We dream of Wally Pipp to Lou Gehrig transitions in our defense, but Hollywood scripts are just that.  Jeff Blashill foresaw maybe a few prospects making the team.  Right now we are talking about six new arrivals coming aboard, two forwards and four defensemen.  Michael Rasmussen made the team last year as a pimply 18-year-old, but was ripe for more seasoning.  Christoffer Ehn made the team as a sleeper pick, the old fashioned way, outworking and outplaying others, now unexpectedly on the roster.

Dennis Cholowski parlays power play potency.  Libor Sulak power skates pucks out of trouble. Filip Hronek scrappily manages a second power-play unit.  Joe Hicketts passion inspires other players to play bigger.
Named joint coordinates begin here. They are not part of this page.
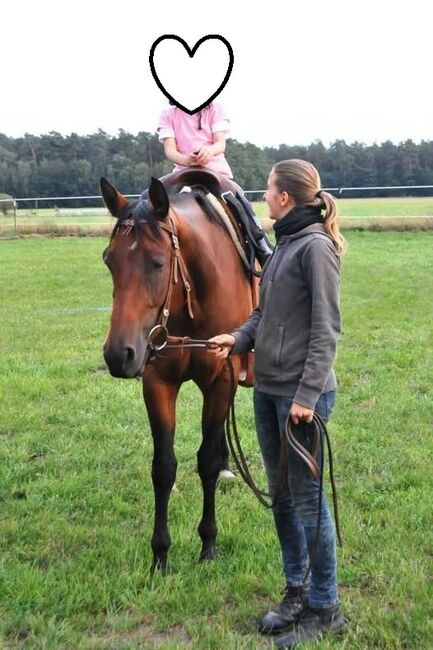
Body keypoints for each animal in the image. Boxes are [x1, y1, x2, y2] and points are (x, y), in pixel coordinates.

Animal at [101, 172, 253, 568]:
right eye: (109, 260)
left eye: (157, 262)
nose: (118, 355)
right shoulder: (158, 382)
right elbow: (163, 468)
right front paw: (161, 553)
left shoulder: (220, 378)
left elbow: (207, 462)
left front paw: (208, 543)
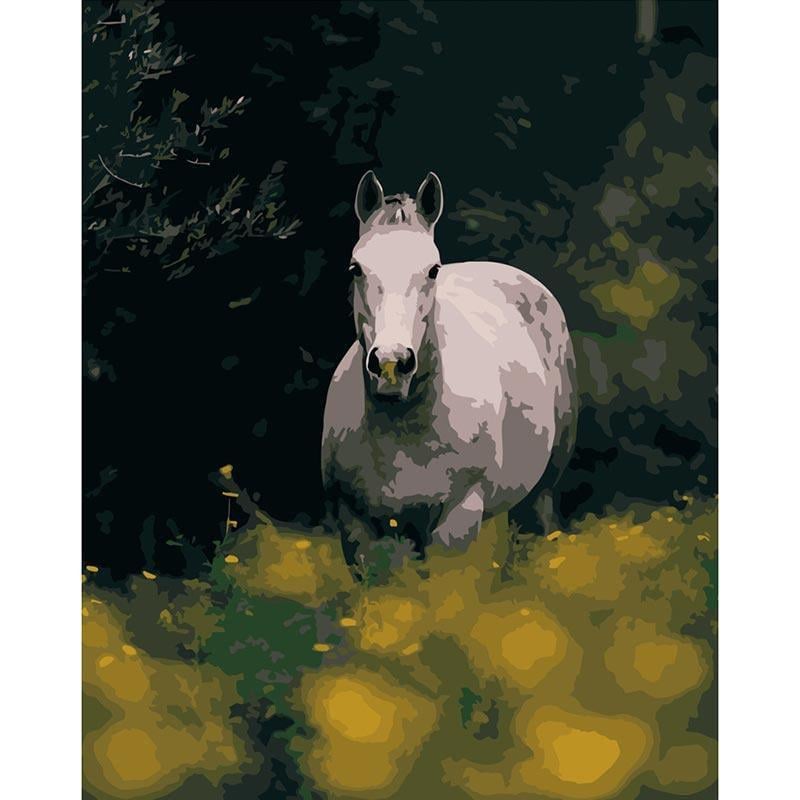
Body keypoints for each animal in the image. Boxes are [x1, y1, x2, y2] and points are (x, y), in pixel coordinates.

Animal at [321, 170, 577, 570]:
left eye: (432, 270)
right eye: (355, 268)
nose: (392, 363)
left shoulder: (457, 519)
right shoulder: (358, 528)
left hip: (540, 497)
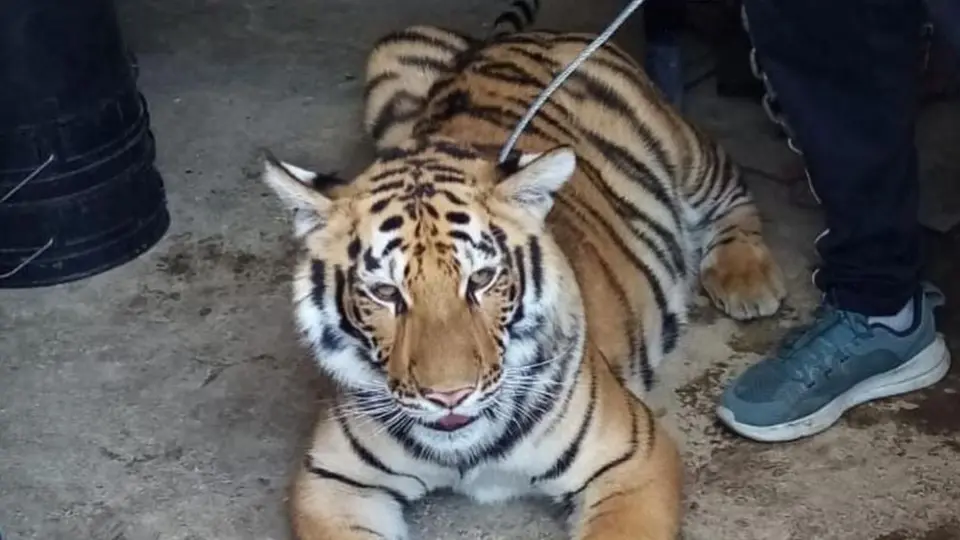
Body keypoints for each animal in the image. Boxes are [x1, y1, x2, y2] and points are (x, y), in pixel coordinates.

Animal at [260, 0, 786, 538]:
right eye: (385, 292)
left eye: (481, 279)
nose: (450, 397)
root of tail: (515, 38)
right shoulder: (333, 480)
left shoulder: (631, 456)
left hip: (685, 151)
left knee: (733, 192)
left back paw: (748, 280)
They bring promise but still make mistakes.  How good are they really?  The proof of the pudding is in the eating.  And the NHL will eat you alive if you are unprepared for the best hockey competition in the world.  The most fascinating foreseeable team tipping point is when the veterans heal, how many jobs can the young defensemen take?  When a handful of them stick in our notoriously weak defense, we will then know the Detroit Red Wings are in full transformation.

This isn’t the only tipping point.  Can veteran goaltenders Jimmy Howard and Jonathan Bernier become more than the sum of their parts?  Can these two vets as a tandem egg each other on to make a better omelet?

Thoughts like these make our pulse race at a new season’s start despite most assuredly finishing outside the playoffs.